▸ What is needed
Put the records into a numbered list, beginning with their first line and continuing through the line containing "It indicates 8 A", with blank lines omitted. Include no other lines.

▸ Records
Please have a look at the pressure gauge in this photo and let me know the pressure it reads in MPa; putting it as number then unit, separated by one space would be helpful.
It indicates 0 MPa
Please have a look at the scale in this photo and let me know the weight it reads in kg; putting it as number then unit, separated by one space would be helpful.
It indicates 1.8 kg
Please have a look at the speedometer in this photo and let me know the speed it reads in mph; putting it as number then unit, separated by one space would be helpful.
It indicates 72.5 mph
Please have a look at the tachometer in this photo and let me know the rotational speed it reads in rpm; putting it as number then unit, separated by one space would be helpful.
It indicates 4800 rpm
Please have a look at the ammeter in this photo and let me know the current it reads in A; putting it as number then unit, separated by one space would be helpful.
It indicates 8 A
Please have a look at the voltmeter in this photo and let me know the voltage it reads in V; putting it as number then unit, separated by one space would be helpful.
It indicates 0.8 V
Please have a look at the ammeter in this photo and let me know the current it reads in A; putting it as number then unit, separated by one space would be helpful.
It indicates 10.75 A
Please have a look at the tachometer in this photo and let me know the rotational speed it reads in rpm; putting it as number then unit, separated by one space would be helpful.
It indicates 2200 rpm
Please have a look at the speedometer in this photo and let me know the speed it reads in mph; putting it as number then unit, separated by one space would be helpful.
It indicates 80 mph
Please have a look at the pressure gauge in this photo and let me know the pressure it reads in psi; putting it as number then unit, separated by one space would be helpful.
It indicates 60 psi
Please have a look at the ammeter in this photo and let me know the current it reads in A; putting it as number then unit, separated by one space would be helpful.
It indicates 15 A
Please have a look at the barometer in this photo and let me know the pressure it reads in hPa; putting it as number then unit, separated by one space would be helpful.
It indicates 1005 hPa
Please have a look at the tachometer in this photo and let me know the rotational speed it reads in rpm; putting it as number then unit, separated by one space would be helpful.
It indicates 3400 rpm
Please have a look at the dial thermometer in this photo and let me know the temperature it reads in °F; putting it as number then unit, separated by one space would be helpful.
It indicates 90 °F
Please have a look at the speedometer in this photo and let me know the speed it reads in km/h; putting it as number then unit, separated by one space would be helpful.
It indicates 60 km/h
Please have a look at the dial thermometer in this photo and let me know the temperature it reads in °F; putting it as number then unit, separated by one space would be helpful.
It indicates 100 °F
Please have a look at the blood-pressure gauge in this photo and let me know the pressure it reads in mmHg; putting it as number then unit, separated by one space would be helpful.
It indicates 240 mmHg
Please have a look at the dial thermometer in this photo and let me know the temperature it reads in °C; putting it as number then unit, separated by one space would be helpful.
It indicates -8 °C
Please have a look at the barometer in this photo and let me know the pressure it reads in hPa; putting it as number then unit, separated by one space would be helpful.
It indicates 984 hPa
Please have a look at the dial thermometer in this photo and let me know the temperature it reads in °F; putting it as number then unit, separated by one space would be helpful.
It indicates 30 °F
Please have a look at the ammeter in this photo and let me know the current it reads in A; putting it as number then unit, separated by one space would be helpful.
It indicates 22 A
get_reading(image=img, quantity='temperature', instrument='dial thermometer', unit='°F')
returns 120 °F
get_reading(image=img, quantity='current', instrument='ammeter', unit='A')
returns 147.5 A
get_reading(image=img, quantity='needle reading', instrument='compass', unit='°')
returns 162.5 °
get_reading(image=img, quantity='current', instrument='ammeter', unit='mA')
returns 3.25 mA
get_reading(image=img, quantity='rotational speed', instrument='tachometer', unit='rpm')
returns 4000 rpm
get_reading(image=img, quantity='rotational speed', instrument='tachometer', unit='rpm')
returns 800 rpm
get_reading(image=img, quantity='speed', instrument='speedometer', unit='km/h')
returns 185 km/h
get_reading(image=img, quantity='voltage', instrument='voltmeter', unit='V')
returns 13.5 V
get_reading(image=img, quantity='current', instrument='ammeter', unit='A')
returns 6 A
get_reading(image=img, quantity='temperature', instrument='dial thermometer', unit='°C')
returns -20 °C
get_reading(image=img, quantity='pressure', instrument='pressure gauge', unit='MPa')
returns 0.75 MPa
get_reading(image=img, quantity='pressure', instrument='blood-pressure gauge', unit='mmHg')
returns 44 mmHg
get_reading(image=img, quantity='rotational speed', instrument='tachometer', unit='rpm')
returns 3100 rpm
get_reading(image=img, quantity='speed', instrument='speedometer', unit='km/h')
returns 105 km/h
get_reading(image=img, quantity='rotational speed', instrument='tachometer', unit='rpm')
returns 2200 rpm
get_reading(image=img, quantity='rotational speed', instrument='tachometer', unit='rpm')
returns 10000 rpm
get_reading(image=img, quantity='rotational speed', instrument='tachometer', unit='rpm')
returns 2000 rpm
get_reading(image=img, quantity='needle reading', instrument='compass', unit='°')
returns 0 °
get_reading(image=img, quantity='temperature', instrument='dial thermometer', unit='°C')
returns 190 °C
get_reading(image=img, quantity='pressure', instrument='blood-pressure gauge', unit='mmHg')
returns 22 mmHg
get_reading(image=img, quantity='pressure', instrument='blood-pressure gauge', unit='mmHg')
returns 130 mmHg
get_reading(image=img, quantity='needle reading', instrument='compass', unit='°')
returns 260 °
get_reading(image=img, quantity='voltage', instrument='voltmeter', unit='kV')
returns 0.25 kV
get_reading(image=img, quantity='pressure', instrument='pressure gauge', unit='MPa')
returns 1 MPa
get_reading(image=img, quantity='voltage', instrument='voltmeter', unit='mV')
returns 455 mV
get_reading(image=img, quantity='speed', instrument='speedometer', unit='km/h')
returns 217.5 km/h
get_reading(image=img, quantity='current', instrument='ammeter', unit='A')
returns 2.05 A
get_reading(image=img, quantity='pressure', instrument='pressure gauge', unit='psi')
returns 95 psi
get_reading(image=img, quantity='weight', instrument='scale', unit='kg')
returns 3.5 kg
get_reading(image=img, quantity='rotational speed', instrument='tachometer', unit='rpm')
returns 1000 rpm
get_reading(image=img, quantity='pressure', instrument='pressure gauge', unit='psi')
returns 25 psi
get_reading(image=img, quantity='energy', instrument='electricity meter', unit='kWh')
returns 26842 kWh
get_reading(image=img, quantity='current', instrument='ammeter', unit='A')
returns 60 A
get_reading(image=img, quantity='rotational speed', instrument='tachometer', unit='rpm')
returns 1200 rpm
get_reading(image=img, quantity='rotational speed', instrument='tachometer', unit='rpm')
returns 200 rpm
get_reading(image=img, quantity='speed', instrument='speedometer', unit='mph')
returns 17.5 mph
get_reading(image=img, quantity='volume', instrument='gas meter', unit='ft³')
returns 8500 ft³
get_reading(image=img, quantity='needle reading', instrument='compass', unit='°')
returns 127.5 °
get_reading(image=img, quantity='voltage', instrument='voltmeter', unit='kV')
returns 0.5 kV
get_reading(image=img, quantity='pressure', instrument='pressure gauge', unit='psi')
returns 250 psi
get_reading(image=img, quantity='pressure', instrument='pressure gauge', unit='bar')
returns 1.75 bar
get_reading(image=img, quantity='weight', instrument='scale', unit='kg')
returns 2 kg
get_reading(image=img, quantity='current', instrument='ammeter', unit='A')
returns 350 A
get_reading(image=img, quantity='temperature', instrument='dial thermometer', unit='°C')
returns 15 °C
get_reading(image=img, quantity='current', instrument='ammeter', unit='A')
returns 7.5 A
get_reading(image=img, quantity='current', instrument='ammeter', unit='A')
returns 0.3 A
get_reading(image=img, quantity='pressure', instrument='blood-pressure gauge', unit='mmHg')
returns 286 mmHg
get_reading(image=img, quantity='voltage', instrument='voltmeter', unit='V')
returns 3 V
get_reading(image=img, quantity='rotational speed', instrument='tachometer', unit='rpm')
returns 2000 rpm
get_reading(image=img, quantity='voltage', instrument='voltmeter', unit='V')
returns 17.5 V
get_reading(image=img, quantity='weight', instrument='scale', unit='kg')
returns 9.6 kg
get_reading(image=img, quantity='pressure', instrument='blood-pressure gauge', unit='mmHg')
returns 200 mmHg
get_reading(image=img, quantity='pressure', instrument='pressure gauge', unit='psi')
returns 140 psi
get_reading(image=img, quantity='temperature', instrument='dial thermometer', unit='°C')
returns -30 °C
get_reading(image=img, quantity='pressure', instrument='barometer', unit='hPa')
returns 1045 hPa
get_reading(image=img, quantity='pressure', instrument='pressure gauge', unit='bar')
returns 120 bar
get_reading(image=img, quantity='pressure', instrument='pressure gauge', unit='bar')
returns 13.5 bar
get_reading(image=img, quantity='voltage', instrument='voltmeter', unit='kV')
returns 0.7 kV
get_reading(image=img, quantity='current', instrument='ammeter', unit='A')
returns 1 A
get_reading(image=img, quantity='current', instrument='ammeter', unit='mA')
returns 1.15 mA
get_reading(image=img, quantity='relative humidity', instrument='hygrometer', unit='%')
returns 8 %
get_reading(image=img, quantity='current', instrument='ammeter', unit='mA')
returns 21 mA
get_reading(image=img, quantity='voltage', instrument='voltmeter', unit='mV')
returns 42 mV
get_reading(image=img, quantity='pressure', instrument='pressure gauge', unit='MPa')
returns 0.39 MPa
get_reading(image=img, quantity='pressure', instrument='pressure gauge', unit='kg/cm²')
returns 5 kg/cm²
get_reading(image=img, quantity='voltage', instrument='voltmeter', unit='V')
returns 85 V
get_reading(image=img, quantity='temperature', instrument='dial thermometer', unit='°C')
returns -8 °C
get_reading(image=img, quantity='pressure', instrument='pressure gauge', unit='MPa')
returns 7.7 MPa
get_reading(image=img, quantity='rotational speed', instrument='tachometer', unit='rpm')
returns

▸ Your response
1. Please have a look at the pressure gauge in this photo and let me know the pressure it reads in MPa; putting it as number then unit, separated by one space would be helpful.
2. It indicates 0 MPa
3. Please have a look at the scale in this photo and let me know the weight it reads in kg; putting it as number then unit, separated by one space would be helpful.
4. It indicates 1.8 kg
5. Please have a look at the speedometer in this photo and let me know the speed it reads in mph; putting it as number then unit, separated by one space would be helpful.
6. It indicates 72.5 mph
7. Please have a look at the tachometer in this photo and let me know the rotational speed it reads in rpm; putting it as number then unit, separated by one space would be helpful.
8. It indicates 4800 rpm
9. Please have a look at the ammeter in this photo and let me know the current it reads in A; putting it as number then unit, separated by one space would be helpful.
10. It indicates 8 A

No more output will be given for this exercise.